Boutiques tutorial
Opened this issue · 11 comments
Link to the repository:
https://github.com/boutiques/tutorial
Title of notebook:
Boutiques tutorial
Authors:
Tristan Glatard (@glatard), Greg Kiar (@gkiar)
Short layman description:
An introduction to Boutiques.
Description:
This tutorial presents the main features of Boutiques to make tools FAIR: finding existing tools, reusing them, and publishing new ones.
Link to notebook icon:
http://boutiques.github.io/images/logo.png
Track:
_tutorials
Why is that resource useful for the neuroscience community:
In recent years the FAIR principles have become a guide for sharing scientific data. Products that implement these principles should be Findable, Accessible, Interoperable, and Reusable. While these guidelines have often been interpreted specifically with data in mind, they can be meaningfully applied to other scientific products such as tools or software. While many database systems and organizational standards are evolving to implement these principles for datasets, the tool landscape remains cloudy.
Platforms such as GitHub allow users to access software, but tools can often be difficult to find and platforms remain mainly suitable for open-source projects. Standards for automatically generated documentation increase the re-usability of software but are unlikely to survive beyond a tool’s supported lifetime. Common frameworks for handling tool arguments provide a consistent interface to tools, though these frameworks vary across libraries. While virtualization engines such as Singularity encapsulate tools and their environments for their re-use, the barrier often remains high to evaluate the performance of a tool within one’s workflow.
Boutiques is an end-to-end approach for producing and consuming FAIR tools:
- Findability is achieved through the public indexing and minting of Digital Object Identifiers (DOIs) for executable tool descriptions.
- Accessibility is facilitated through the accompaniment of tools and both human-readable and executable documentation.
- Interoperability is gained through the adoption of a common and versatile standard for these tool descriptions, Boutiques, and a common application programming interface (API) for medical imaging, CARMIN, which provides a standard set of instructions for accessing data processing services.
- Re-usability is facilitated through integrated testing, simulation, and adoption of these descriptions in high-performance computing (HPC) environments.
How much data storage space do you expect to use:
34MB
How much execution time do you expect users to need:
1 hour.
@glatard Good news! the tutorial nicely fits the scope of NeuroLibre!
We have started working on the integration. I would encourage you to watch the following repository:
https://github.com/neurolibre/boutiques-tutorial
We will be communicating with you on this repository through issues, using your github handle for notifications.
Thanks for submitting your work to NeuroLibre, and looking forward to review & revise the material.
Awesome! I'm now watching that repo, and I assume the 2 current issues aren't for me to fix (although I'd be happy to help, let me know!) and you will assign or @ me if needed.
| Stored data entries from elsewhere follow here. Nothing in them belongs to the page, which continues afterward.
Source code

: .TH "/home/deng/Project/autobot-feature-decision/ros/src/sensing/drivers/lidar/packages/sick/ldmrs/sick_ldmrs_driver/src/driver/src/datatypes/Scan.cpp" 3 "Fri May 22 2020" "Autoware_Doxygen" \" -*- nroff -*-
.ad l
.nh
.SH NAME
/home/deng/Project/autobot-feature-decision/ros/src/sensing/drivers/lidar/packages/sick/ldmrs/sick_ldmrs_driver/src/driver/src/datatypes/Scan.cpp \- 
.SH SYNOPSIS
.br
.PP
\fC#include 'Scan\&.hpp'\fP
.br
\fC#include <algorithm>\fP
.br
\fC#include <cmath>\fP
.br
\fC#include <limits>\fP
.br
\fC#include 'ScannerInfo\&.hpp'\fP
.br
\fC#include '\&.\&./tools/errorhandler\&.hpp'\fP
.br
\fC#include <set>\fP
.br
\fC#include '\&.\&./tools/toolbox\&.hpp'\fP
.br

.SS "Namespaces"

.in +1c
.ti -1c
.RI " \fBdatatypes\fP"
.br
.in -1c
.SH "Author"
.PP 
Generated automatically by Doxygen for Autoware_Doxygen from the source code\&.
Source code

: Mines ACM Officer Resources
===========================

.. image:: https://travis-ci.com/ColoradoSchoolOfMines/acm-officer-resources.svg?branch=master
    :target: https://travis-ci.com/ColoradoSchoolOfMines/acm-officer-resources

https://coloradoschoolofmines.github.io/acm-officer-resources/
@glatard the binder link is ready, please check the repository https://github.com/neurolibre/boutiques-tutorial
So does it mean that the tutorial is published in Neurolibre?
You can try the binder link it was working during OHBM.
It can happen that the image need to be pulled again from dockerhub if it is not on the node so the waiting time can be long because of networking issues we have on computecanada.
I tried it and it worked.
Do I have to do anything else for the tutorial to be published?
Dear Tristan, thanks for your patience. I have re opened the issue, as we are just starting the review process. Some people have volunteered to act as test reviewers. I will follow up asap on the boutiques-tutorial repository.
Two reviewers have agreed to provide feedback on this submission. You can follow them at neurolibre/boutiques-tutorial#7 and neurolibre/boutiques-tutorial#6
great news @glatard the tutorial has been approved for merging!!
@ltetrel and I are going to get in touch with the website admin and push the material on neurolibre.conp.ca
We'll be in touch if we run into any unforeseen issue.
Don't hesitate to contact us if you see any issue when the notebook is published.
Congrats on authoring the first ever peer-reviewed neurolibre tutorial, it is a huge milestone for the whole team.
Huge thanks again to @llevitis @martinagvilas and @ltetrel for reviewing this submission.
NB: I will close the issue when the tutorial is published.
Great news, thanks! The process went very smoothly on my side, and reviewers have been very useful indeed!